**TO DO**
a. From the passage on habitual drinking, list in order each amount of wine that the man's growing appetite demands, from the first to the last.
b. Reproduce word for word the stretch of the passage on habitual drinking from "It is that of" through "into the body.".

**TEXT PROVIDED**
------------------------------

One fact attendant on
habitual drinking stands out so prominently that none can call it in question.
It is that of the steady growth of appetite. There are exceptions, as in the
action of nearly every rule; but the almost invariable result of the habit we have
mentioned, is, as we have said, a steady growth of appetite for the stimulant
imbibed. That this is in consequence of certain morbid changes in the physical
condition produced by the alcohol itself, will hardly be questioned by anyone
who has made himself acquainted with the various functional and organic
derangements which invariably follow the continued introduction of this
substance into the body.
But it is to the fact
itself, not to its cause, that we now wish to direct your attention. The man who
is satisfied at first with a single glass of wine at dinner, finds, after a while,
that appetite asks for a little more and, in time, a second glass is conceded.
The increase of desire may be very slow, but it goes on surely until, in the
end, a whole bottle will scarcely suffice, with far too many, to meet its
imperious demands. It is the same regarding the use of every other form of
alcoholic drink.

------------------------------

**THE DATA**
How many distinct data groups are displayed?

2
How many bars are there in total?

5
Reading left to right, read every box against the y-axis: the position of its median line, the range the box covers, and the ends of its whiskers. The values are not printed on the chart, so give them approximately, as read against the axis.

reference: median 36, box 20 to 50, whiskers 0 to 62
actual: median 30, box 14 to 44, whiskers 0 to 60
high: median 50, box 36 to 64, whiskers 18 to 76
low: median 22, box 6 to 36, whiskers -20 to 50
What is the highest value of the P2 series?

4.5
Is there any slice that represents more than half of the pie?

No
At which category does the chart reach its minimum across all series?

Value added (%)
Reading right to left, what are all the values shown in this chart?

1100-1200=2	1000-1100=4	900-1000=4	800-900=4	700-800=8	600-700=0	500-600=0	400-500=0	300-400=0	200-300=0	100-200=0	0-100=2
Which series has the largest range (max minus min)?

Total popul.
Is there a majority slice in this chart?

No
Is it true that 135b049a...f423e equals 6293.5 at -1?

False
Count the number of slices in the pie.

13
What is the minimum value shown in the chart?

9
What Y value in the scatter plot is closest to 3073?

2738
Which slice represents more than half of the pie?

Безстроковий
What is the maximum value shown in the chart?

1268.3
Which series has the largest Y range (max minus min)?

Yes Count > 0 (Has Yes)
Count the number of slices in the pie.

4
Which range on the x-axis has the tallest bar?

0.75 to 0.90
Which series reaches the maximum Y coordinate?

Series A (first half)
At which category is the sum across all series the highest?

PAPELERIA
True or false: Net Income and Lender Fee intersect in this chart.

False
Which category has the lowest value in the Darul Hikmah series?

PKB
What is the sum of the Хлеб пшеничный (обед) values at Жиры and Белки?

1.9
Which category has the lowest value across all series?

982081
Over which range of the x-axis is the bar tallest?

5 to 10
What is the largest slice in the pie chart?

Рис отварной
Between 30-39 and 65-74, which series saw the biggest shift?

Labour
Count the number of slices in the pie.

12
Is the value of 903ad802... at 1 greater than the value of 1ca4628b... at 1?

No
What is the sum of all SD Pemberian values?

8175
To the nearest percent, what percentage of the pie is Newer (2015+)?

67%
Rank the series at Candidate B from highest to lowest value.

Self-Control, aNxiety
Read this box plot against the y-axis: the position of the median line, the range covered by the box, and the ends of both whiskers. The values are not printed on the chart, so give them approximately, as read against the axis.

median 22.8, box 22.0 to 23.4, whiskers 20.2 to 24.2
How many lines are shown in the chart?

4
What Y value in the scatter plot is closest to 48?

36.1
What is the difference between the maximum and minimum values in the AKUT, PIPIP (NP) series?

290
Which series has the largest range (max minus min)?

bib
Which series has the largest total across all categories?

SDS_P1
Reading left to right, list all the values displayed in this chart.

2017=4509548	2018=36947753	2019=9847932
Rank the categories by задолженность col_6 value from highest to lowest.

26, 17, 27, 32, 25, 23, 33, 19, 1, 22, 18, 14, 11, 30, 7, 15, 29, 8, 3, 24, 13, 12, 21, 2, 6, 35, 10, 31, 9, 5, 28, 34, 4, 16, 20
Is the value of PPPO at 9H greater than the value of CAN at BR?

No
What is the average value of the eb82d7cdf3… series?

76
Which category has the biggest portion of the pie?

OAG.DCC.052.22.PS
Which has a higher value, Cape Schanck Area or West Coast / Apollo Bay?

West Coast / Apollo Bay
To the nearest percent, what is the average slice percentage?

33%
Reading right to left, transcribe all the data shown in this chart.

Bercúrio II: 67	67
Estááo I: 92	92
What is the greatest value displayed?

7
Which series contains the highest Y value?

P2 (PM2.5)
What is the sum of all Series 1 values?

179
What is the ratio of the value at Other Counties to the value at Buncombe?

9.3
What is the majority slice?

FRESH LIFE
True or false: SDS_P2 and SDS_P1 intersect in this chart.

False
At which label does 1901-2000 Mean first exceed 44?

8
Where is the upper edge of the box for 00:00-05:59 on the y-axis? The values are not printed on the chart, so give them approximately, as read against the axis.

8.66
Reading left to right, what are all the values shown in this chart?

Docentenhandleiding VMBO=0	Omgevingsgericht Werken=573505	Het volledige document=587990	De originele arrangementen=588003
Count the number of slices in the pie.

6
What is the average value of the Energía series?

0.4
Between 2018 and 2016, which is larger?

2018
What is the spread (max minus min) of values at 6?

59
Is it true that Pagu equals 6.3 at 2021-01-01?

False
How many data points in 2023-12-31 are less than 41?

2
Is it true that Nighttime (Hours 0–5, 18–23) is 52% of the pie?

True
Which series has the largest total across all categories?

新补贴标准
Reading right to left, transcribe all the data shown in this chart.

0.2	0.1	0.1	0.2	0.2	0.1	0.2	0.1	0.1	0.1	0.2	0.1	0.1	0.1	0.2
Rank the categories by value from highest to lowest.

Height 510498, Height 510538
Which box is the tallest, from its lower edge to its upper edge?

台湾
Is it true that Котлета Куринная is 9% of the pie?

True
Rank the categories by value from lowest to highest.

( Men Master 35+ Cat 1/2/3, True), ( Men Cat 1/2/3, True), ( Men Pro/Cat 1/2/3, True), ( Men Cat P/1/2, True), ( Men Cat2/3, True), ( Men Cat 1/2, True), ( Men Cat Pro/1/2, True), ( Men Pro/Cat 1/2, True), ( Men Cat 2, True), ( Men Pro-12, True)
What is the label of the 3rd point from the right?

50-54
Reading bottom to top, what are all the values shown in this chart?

------------------------------

**TASK-BY-TASK RESULTS**
a.
- a single glass of wine
- a little more
- a second glass
- a whole bottle

b.
It is that of the steady growth of appetite. There are exceptions, as in the
action of nearly every rule; but the almost invariable result of the habit we have
mentioned, is, as we have said, a steady growth of appetite for the stimulant
imbibed. That this is in consequence of certain morbid changes in the physical
condition produced by the alcohol itself, will hardly be questioned by anyone
who has made himself acquainted with the various functional and organic
derangements which invariably follow the continued introduction of this
substance into the body.